Nor was there any sign of Clive Massey. Matt felt a grim satisfaction in that. No matter what happened now, he had given Massey a taste of his knuckles. The man had been whipped, and very thoroughly. He thought then of the deputy marshal’s commission in his pocket.

What should he do about that? In a way, he was glad to have it, but in yet another way it placed him in a difficult situation. He was accustomed to doing things his own way, to answering to no one.

No one came near him. There was no sign of Reutz. Brian Coyle stayed close to the head of his wagons and did not ride up to join Matt or speak to him. Neither Aaron Stark nor Lute Harless looked at him when he rode by. Anger burned in him, a slow, bitter anger. What was wrong with them? Surely they did not believe that ridiculous story about Sun Boyne?
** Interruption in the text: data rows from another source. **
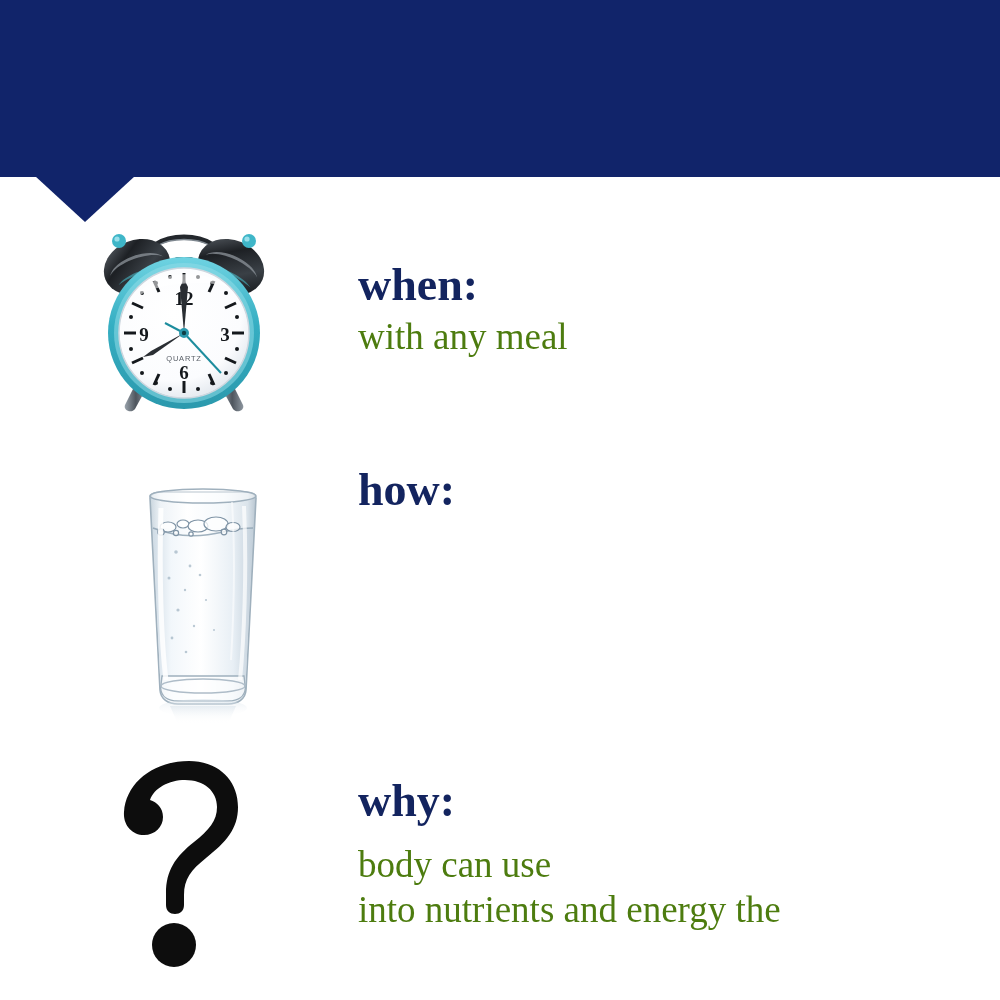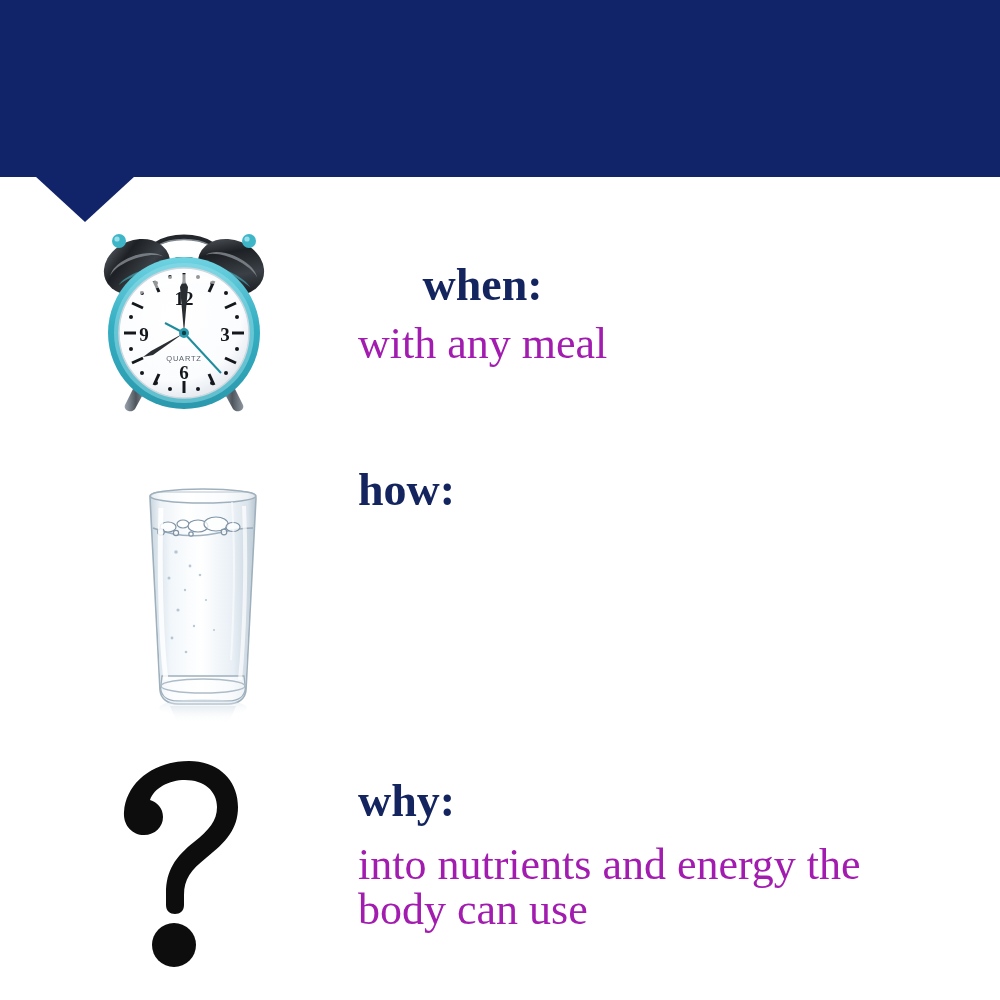--- a/index.html
+++ b/index.html
@@ -76,7 +76,7 @@
   
   #sec-when     { left:0; top:250px; }
   #sec-when .sec-text  { left:358px; top:10px; }
-  #sec-when .sec-title { margin-bottom:11px;text-align:center; }
+  #sec-when .sec-title { margin-bottom:4px; }
 
   #sec-how      { left:0; top:455px; }
   #sec-how .sec-text   { left:358px; top:10px; }

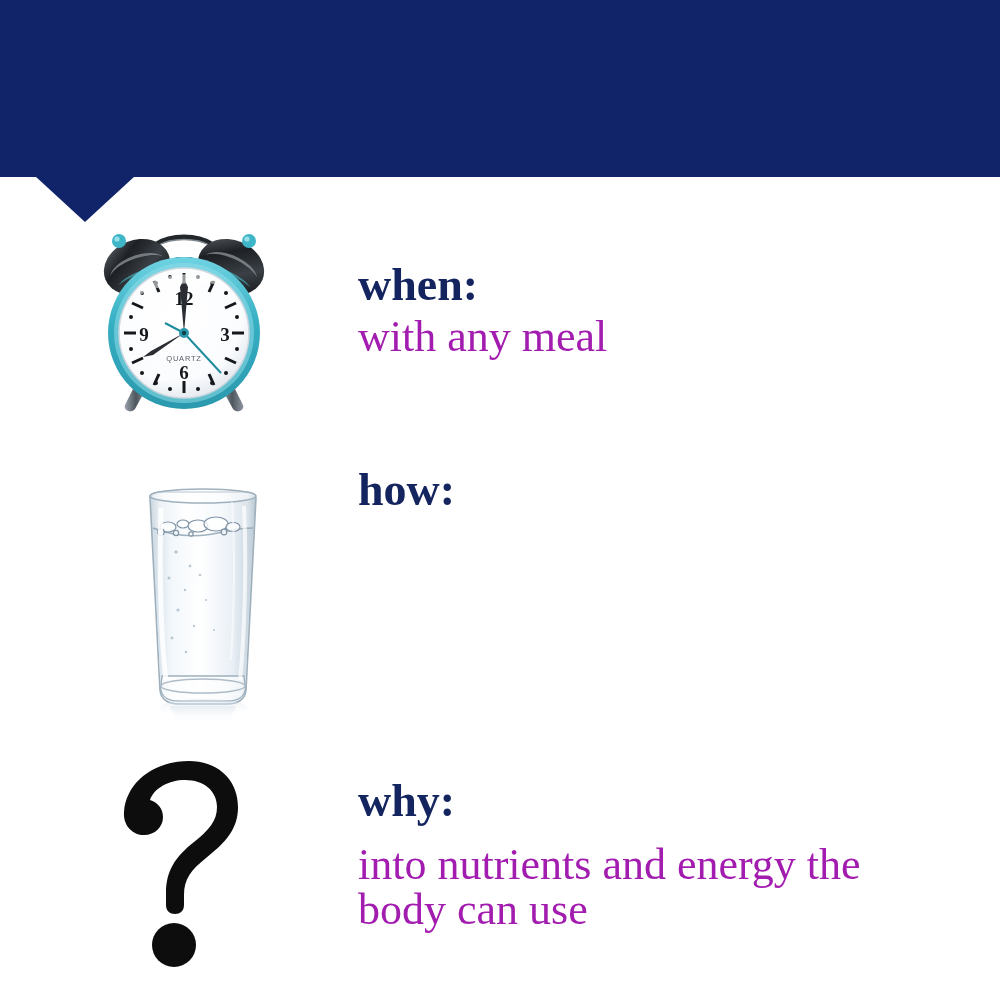--- a/index.html
+++ b/index.html
@@ -65,9 +65,9 @@
     letter-spacing:0px;
   }
   .sec-body {
-    color:#a21caf;
+    color:#4d7c0f;
     font-weight:400;
-    font-size:44px;
+    font-size:37px;
     line-height:45px;
     letter-spacing:0px;
   }

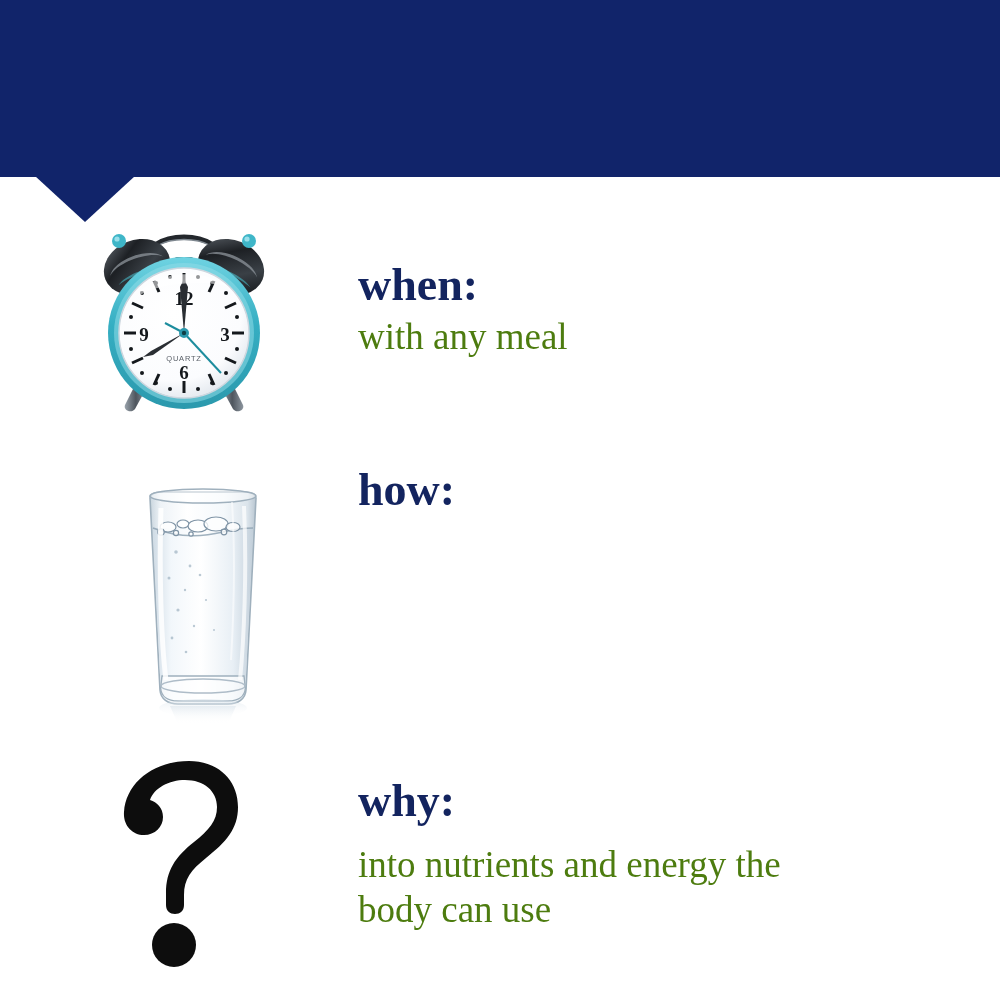--- a/index.html
+++ b/index.html
@@ -337,8 +337,8 @@
   <div class="sec-text">
     <div class="sec-title">why:</div>
     <div class="sec-body">
+      <span class="ln">body can use</span>
       <span class="ln">into nutrients and energy the</span>
-      <span class="ln">body can use</span>
     </div>
   </div>
 </div>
Or had something been said about his meeting behind the wagon with Jacquine?

Once, far off on the flank, he glanced back. The light wagon drawn by mules was coming right along. Where it had been when the soldiers looked for it, he had no idea. Probably along the river, hidden in the brush or timber.

It was a good day. The country was dry, but they were making good time and headed almost due north. Off on their left was the towering mass of the Big Horns, and at times a refreshing breeze blew down from them. He was lonely and restless. The pain in his side and the soreness of his lips and face did not prevent him from thinking.

There had been enough of this, enough of loneliness, enough of single life. What he wanted now was Jacquine, and his own ranch in the Big Horn Basin. Had it been left up to him he would have turned off to the west and found his own route through, and let them have the Shell or the Rottengrass, wherever the gold might be. He wanted the grass lands and the long valley, and the green of the thick growth along the Big Horn.